- **TASK ITEM**:
All lines in the entries below that hold "PATRIMONIO" make up the answer.

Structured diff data
• • • • •

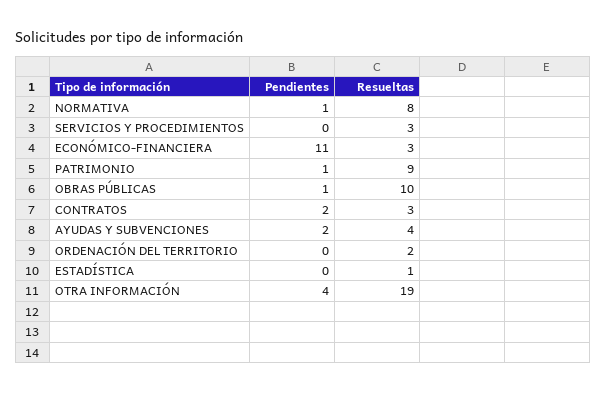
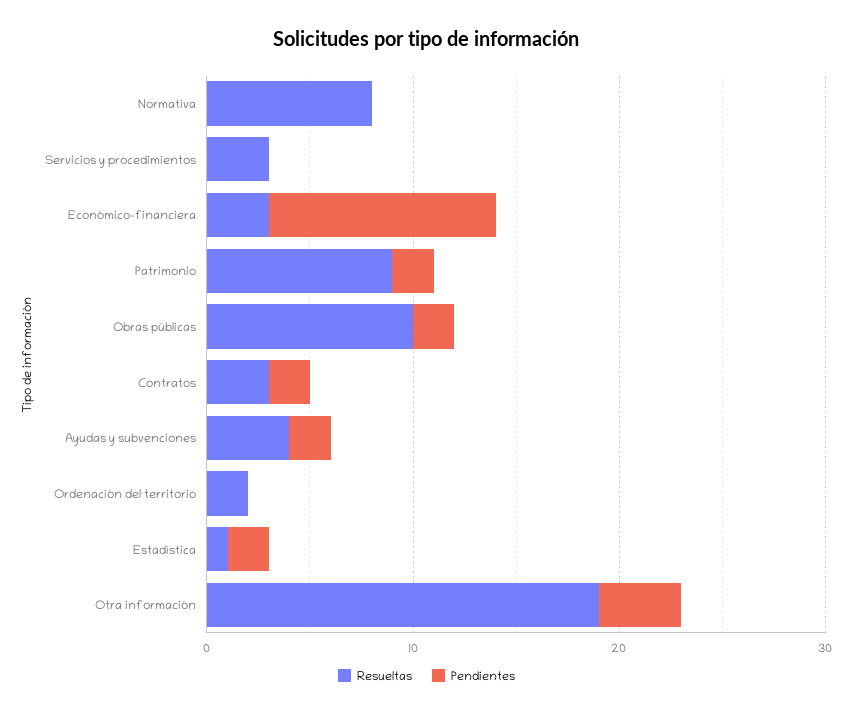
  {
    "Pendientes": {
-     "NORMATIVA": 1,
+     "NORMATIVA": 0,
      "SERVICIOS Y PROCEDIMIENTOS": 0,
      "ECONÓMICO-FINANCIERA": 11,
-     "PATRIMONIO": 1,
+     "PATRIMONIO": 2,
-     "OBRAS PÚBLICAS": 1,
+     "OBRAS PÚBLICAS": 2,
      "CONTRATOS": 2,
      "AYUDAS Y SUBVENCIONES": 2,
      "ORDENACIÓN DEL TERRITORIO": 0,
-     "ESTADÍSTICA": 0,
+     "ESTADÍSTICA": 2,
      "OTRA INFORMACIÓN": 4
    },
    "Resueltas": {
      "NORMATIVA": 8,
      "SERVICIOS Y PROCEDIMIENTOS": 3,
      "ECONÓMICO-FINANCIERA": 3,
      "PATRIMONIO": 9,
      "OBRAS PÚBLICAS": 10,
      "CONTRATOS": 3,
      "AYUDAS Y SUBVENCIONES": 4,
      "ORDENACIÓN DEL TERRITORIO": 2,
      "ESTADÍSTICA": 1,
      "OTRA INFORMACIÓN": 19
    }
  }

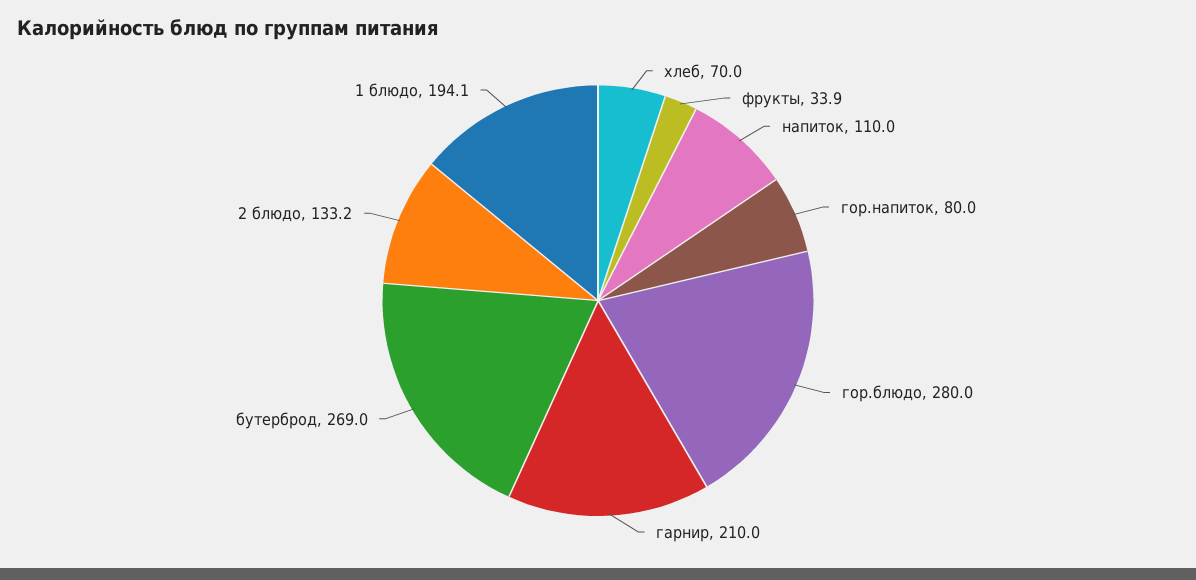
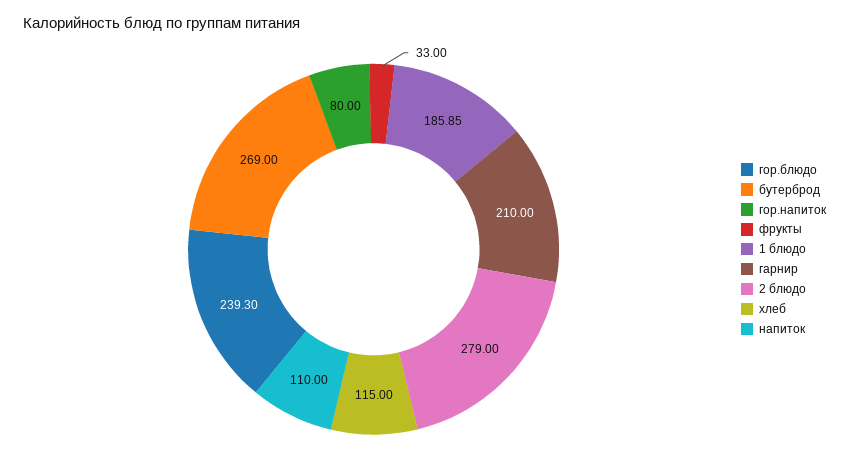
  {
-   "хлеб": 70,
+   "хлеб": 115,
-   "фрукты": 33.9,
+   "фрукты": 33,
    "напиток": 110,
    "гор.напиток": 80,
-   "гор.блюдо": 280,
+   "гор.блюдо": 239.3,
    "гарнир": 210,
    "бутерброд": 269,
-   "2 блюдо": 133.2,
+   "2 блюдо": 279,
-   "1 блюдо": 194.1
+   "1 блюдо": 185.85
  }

• • • • •

- **WORKED SOLUTION**:
-     "PATRIMONIO": 1,
+     "PATRIMONIO": 2,
      "PATRIMONIO": 9,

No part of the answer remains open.